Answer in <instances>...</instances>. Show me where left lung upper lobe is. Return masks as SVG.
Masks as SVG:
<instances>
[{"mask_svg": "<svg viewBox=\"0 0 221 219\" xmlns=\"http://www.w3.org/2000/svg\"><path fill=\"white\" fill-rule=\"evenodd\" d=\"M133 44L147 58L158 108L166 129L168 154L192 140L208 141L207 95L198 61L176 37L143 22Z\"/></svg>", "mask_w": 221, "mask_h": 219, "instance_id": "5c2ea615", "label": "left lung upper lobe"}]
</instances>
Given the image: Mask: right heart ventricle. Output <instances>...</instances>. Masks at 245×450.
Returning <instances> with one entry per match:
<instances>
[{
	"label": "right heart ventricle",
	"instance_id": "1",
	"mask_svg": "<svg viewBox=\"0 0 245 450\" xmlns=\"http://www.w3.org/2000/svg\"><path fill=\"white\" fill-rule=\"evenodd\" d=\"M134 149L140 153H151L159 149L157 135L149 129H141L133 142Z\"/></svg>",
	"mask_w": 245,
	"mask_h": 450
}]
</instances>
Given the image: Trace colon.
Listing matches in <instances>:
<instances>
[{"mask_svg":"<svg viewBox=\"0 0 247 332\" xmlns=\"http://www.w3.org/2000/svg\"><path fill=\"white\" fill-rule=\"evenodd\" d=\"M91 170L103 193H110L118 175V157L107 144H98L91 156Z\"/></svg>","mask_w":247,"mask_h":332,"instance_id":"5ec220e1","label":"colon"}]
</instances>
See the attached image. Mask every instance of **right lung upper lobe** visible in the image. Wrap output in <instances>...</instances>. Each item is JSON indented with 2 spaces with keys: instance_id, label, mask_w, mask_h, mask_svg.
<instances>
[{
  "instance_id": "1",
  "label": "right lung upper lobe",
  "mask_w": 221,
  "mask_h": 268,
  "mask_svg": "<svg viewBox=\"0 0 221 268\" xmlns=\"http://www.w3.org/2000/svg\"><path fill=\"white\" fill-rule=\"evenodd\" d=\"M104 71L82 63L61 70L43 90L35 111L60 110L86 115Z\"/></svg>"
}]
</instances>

■ ■ ■ ■

INSTRUCTIONS FOR THE TASK ::
Copy all of the data above word for word, without changing a single character.

ANSWER FOR THE TASK ::
Answer in <instances>...</instances>. Show me where left lung upper lobe is. Return masks as SVG.
Masks as SVG:
<instances>
[{"mask_svg": "<svg viewBox=\"0 0 221 219\" xmlns=\"http://www.w3.org/2000/svg\"><path fill=\"white\" fill-rule=\"evenodd\" d=\"M133 44L147 58L158 108L166 129L168 154L192 140L208 141L207 95L198 61L176 37L143 22Z\"/></svg>", "mask_w": 221, "mask_h": 219, "instance_id": "5c2ea615", "label": "left lung upper lobe"}]
</instances>
Given the image: Mask: right heart ventricle. Output <instances>...</instances>. Masks at 245×450.
Returning <instances> with one entry per match:
<instances>
[{
	"label": "right heart ventricle",
	"instance_id": "1",
	"mask_svg": "<svg viewBox=\"0 0 245 450\" xmlns=\"http://www.w3.org/2000/svg\"><path fill=\"white\" fill-rule=\"evenodd\" d=\"M134 149L140 153H151L159 149L157 135L149 129H141L133 142Z\"/></svg>",
	"mask_w": 245,
	"mask_h": 450
}]
</instances>
Given the image: Trace colon.
Listing matches in <instances>:
<instances>
[{"mask_svg":"<svg viewBox=\"0 0 247 332\" xmlns=\"http://www.w3.org/2000/svg\"><path fill=\"white\" fill-rule=\"evenodd\" d=\"M91 170L103 193H110L118 175V157L107 144H98L91 156Z\"/></svg>","mask_w":247,"mask_h":332,"instance_id":"5ec220e1","label":"colon"}]
</instances>
See the attached image. Mask every instance of **right lung upper lobe** visible in the image. Wrap output in <instances>...</instances>. Each item is JSON indented with 2 spaces with keys: instance_id, label, mask_w, mask_h, mask_svg.
<instances>
[{
  "instance_id": "1",
  "label": "right lung upper lobe",
  "mask_w": 221,
  "mask_h": 268,
  "mask_svg": "<svg viewBox=\"0 0 221 268\" xmlns=\"http://www.w3.org/2000/svg\"><path fill=\"white\" fill-rule=\"evenodd\" d=\"M104 71L82 63L61 70L43 90L35 111L60 110L86 115Z\"/></svg>"
}]
</instances>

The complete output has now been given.